Scientific classification
- Kingdom: Animalia
- Phylum: Chordata
- Class: Mammalia
- Infraclass: Placentalia
- Order: Rodentia
- Family: Cricetidae
- Subfamily: Sigmodontinae
- Tribe: Thomasomyini
- Genus: Abrawayaomys Cunha and Cruz, 1979
- Species: A. ruschii
- Binomial name: Abrawayaomys ruschii Cunha & Cruz, 1979

= Ruschi's rat =

- Genus: Abrawayaomys
- Species: ruschii
- Authority: Cunha & Cruz, 1979
- Conservation status: LC
- Parent authority: Cunha and Cruz, 1979

Species of rodent

Ruschi's rat or Ruschi's spiny mouse (Abrawayaomys ruschii) is a rodent species found in Argentina and Brazil. Some cranial features suggest it may be an archaic relative of the paramo Oldfield mouse (Thomasomys paramorum). The upper parts are greyish yellow with a darker head and yellowish-white underparts. Fine hairs are mixed with flattened and grooved spines that are most numerous on the back.

==Taxonomy==
This rat was first described by Cunha and Cruz in 1979 and is named in honour of the Brazilian naturalist Augusto Ruschi (1915 - 1986).

==Description==
A medium-sized rodent, Ruschi's rat has a broad head and rounded ears. Adults have a total length of between 200 and 290 mm, about half of which is the tail. The fur is short and dense. Some of the hairs are slender while others are spiny, especially on the back and rump; each spiny hair is flattened and stiff, with a longitudinal groove, and is broadest in the middle. The fur is agouti (banded in light and dark), and there is little difference in shade between the greyish-yellow upper parts of the animal and the slightly paler underparts.

==Distribution==
Ruschi's rat is native to eastern South America. The type locality is Espírito Santo in southeastern Brazil, and it is also known from several locations in Misiones Province in northeastern Argentina, and from near Rio de Janeiro and in Santa Catarina State. The precise extent of its range is unknown.

==Ecology==
This species is poorly known.

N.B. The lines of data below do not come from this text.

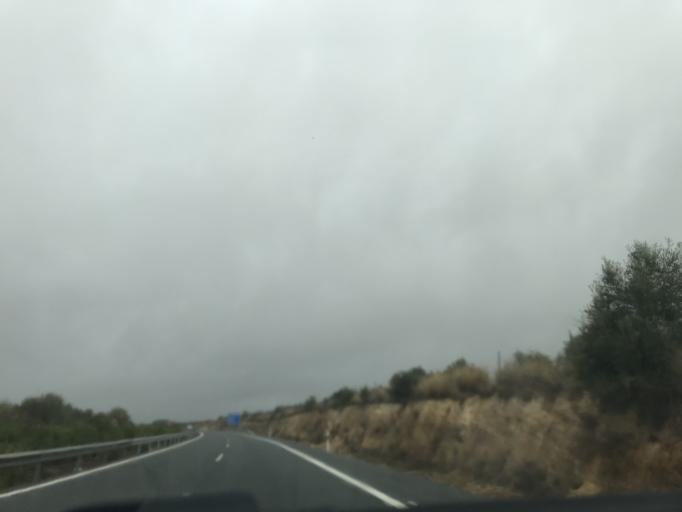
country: ES
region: Andalusia
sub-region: Provincia de Malaga
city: Mollina
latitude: 37.1285
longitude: -4.6818
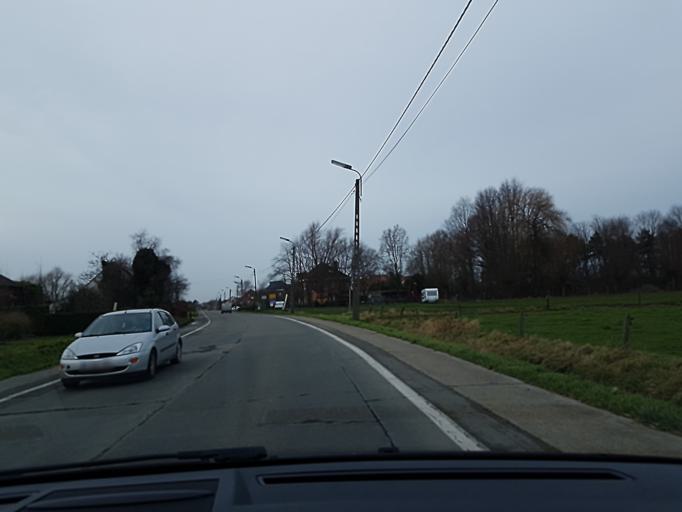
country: BE
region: Flanders
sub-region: Provincie Antwerpen
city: Putte
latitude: 51.0637
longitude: 4.6069
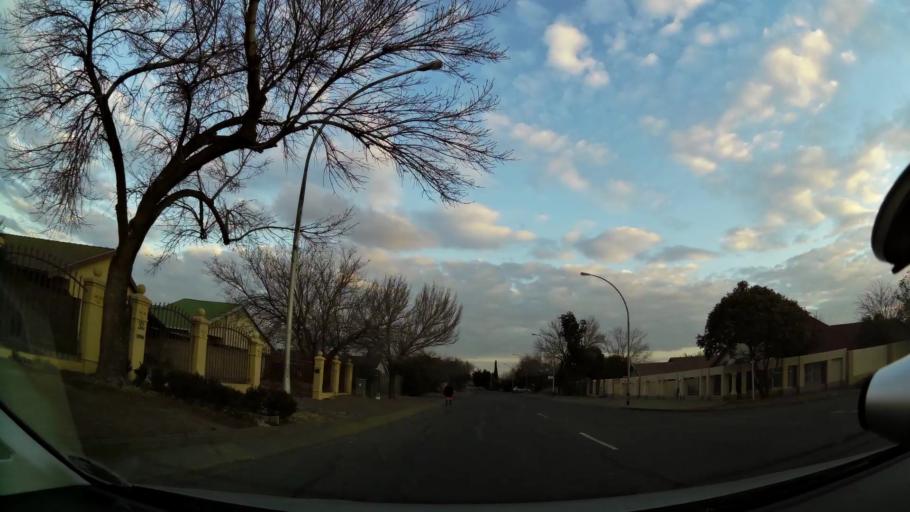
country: ZA
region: Orange Free State
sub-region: Mangaung Metropolitan Municipality
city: Bloemfontein
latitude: -29.1658
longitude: 26.1848
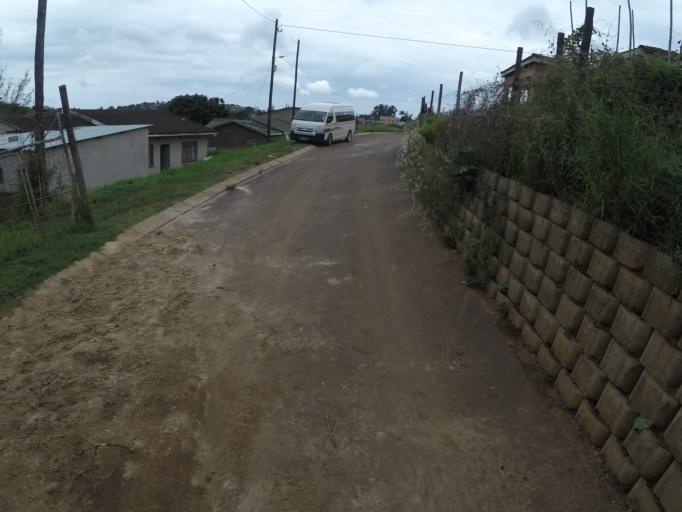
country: ZA
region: KwaZulu-Natal
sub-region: uThungulu District Municipality
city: Empangeni
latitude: -28.7811
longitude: 31.8613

It has been caught in traps set on the ground so it is probably terrestrial rather than arboreal, and this is borne out by its anatomy. Observations of one individual feeding suggests that the diet is mainly fruits, seeds and foliage.

==Status==
A. ruschii is found in forests in southeastern Brazil and northern Argentina. Although some of the forest is fragmented, the rat has a wide range and no particular threats have been identified. The International Union for Conservation of Nature has assessed its conservation status as being of least concern.